En août 1930, la production a augmenté de trente tonnes par jour, mais les pertes sont encore très importantes, en partie dûes au prix de vente de la tonne de charbon. Après seulement trois mois de fonctionnement, le projet de la Compagnie est radicalement inversé. l’objectif devient la réduction du personnel pour une extraction restreinte à quarante-cinq tonnes par jour. L’équilibre des comptes est prévu pour 1933, une part importante du capital de la Compagnie est déposée à la banque Adam de Boulogne. La faillite de cette banque provoque en 1930 une cessation d’activité. Ayant recouvré, en avril 1931, soixante pour cent de sa créance, la Compagnie relance l’activité. Mais la crise économique provoque en fin d’année un nouveau coup d’arrêt. En octobre 1932, une augmentation du capital pour six millions de francs est lancée. L’émission n’est pas couverte et le 31 décembre, la société est dissoute.

C’est une nouvelle vente aux enchères publiques qui a lieu le samedi 29 avril 1933 en l’étude de Maître Adam notaire à Marquise. L’affaire revient à la Compagnie des "Charbonnages du Mont St Pierre" au capital de dix millions de francs. Elle utilise l’essentiel de son avoir à l’installation d’une usine à coke qui fonctionne peu de temps. De grosses difficultés intervenues dans le broyage du semi-coke épuisent les ressources. La faillite est proche. En 1935, l’entretien est maintenu par une petite équipe jusqu’à fermeture définitive en juillet 1936.

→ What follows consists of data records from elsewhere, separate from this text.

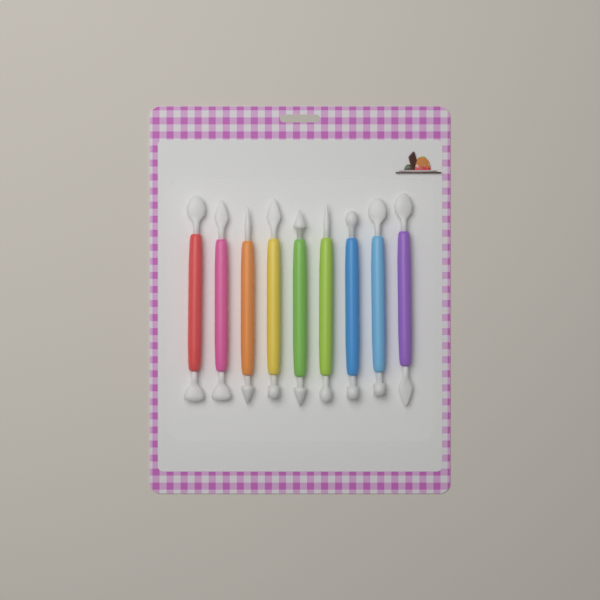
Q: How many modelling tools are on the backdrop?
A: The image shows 9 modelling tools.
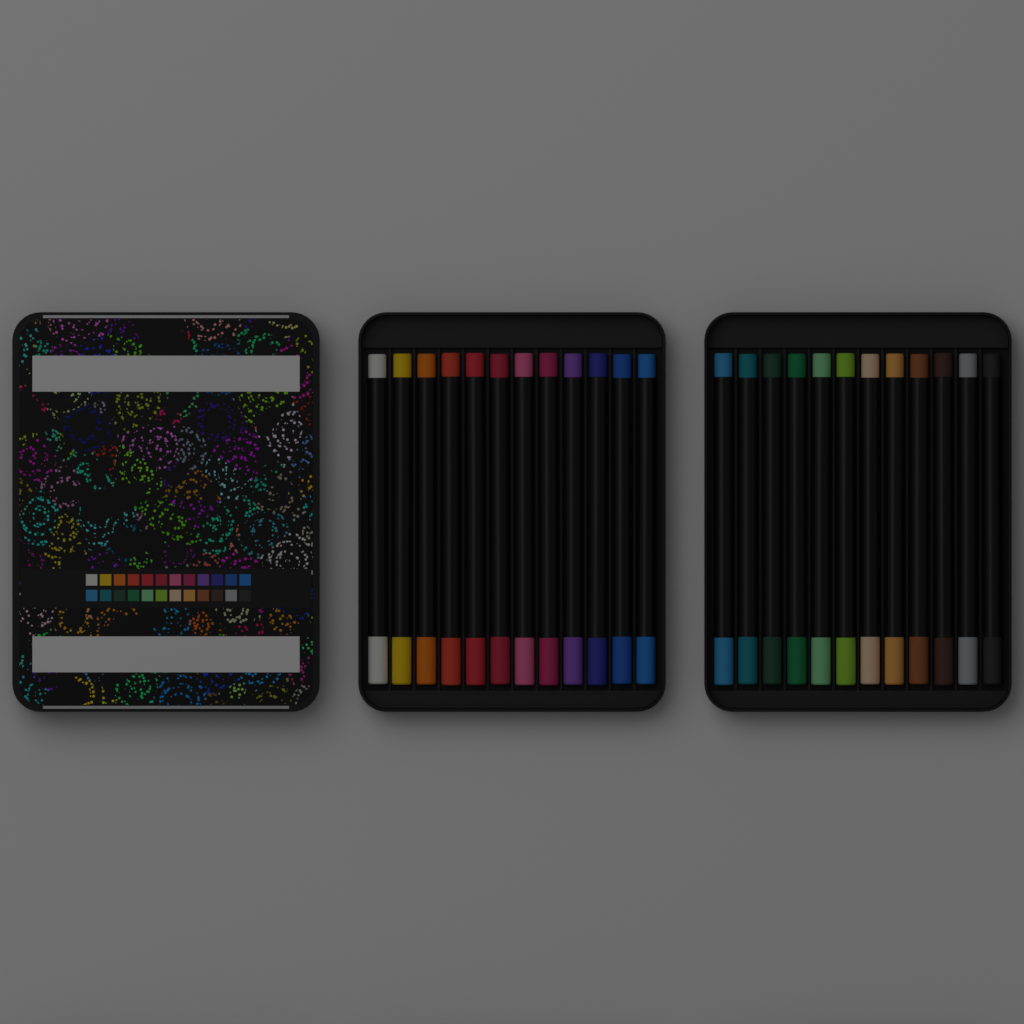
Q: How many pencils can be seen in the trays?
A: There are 24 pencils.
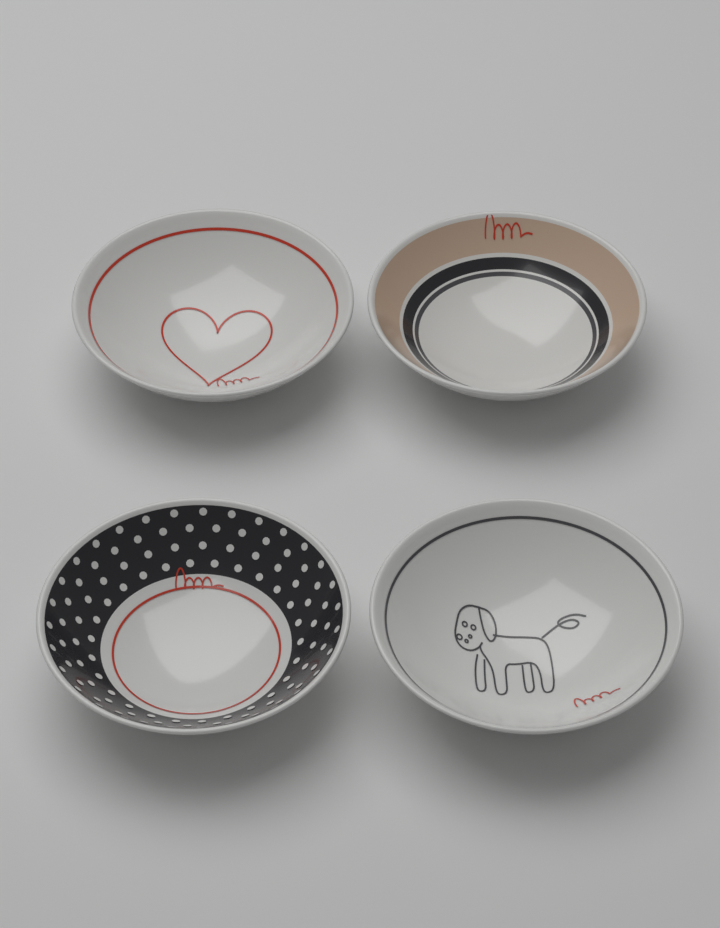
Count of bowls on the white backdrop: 4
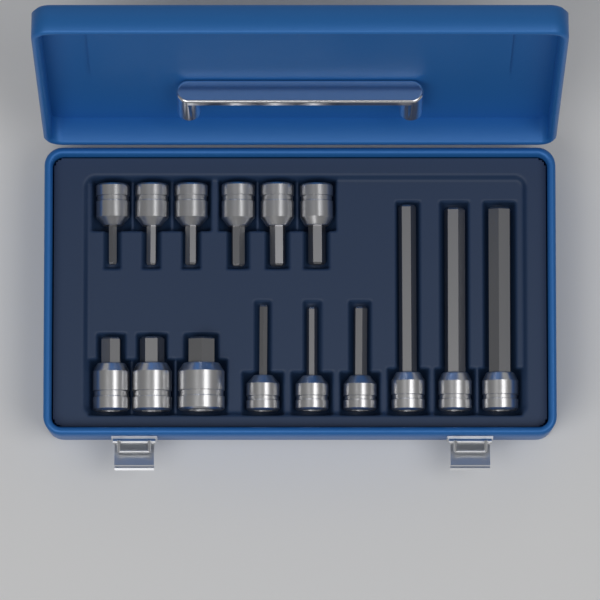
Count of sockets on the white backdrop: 15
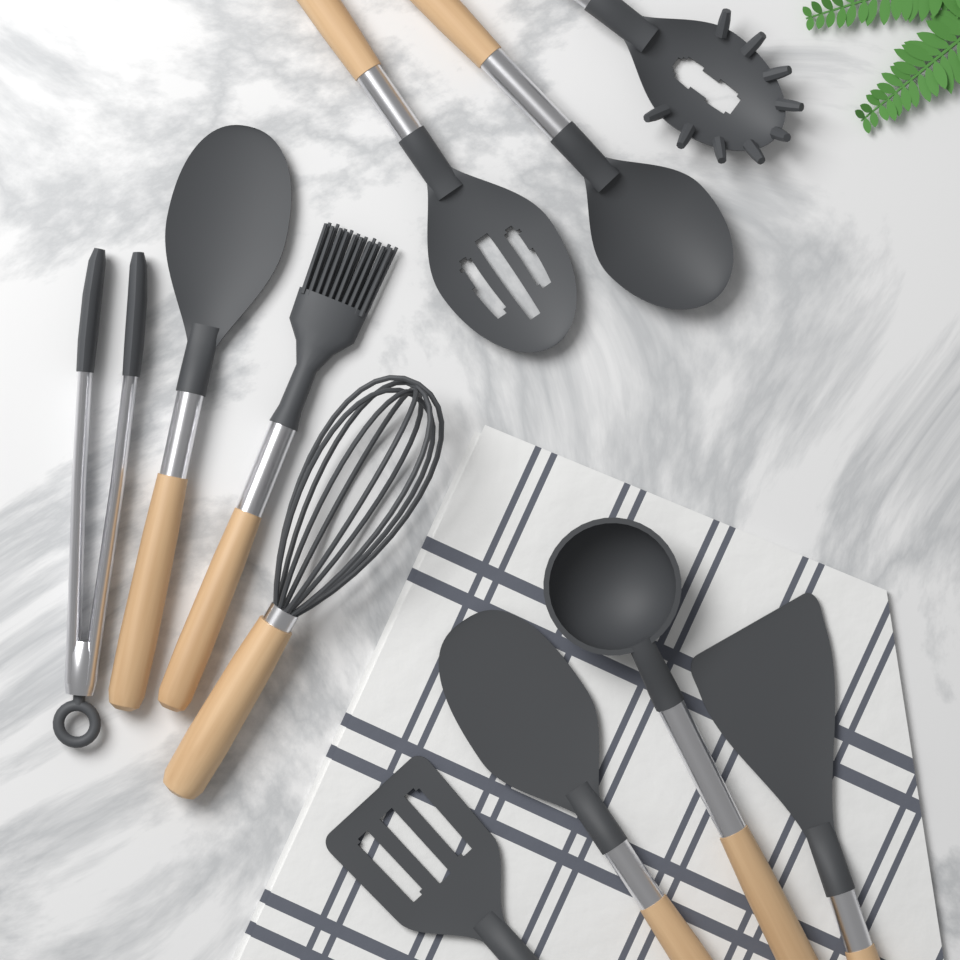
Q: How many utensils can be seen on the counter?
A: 11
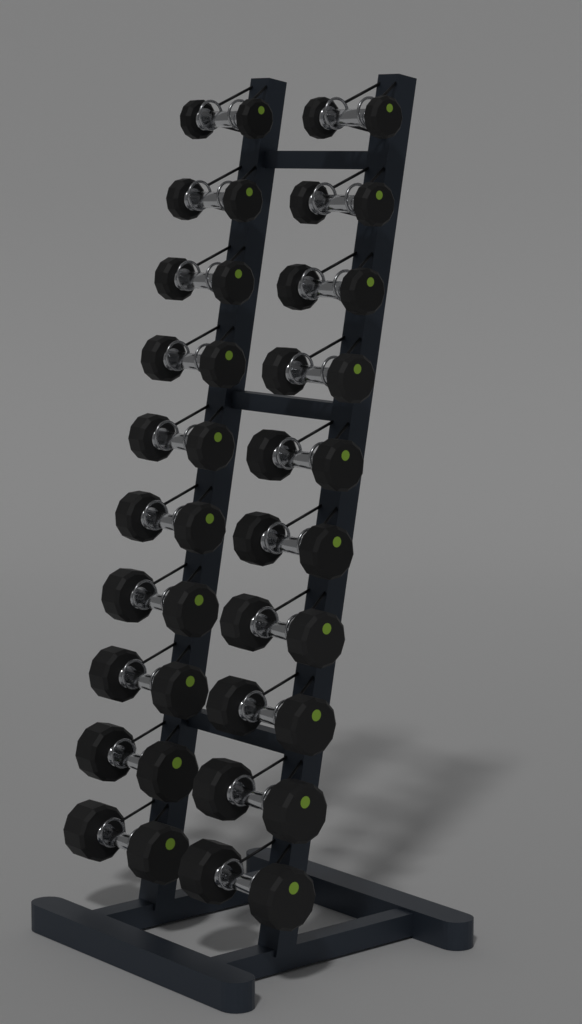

Pendant la Deuxième Guerre Mondiale, en 1942 l’organisation Todt fait pression sur le gouvernement français pour remettre en exploitation le bassin houiller du Boulonnais. Facilité de reprise et prévision de tonnages font choisir aux allemands les puits d’Elinghen. En août 1942, la "Compagnie Nationale des Carburants", filiale du groupe Boucherot reprend la concession au détriment des Houillères du Bassin du Nord et du Pas-de-Calais qui avaient été pressenties. Des négociations sont réalisées avec la société des Carrières de la Vallée Heureuse, l’un des principaux actionnaires. Après six ans d’abandon, les puits sont complètement noyés, les travaux de réfection à réaliser en surface sont très importants. Dix-neuf ouvriers sont chargés de la remise en état. La direction de la mine est confiée à M. Désiré Duprez, ingénieur de l’école des Mines de Douai, sa fille assure le secrétariat et M. Eugène Rave est chargé de l’encadrement. Cette période est bien connue grâce à la correspondance quasi quotidienne de M. Duprez avec le siège de la Compagnie.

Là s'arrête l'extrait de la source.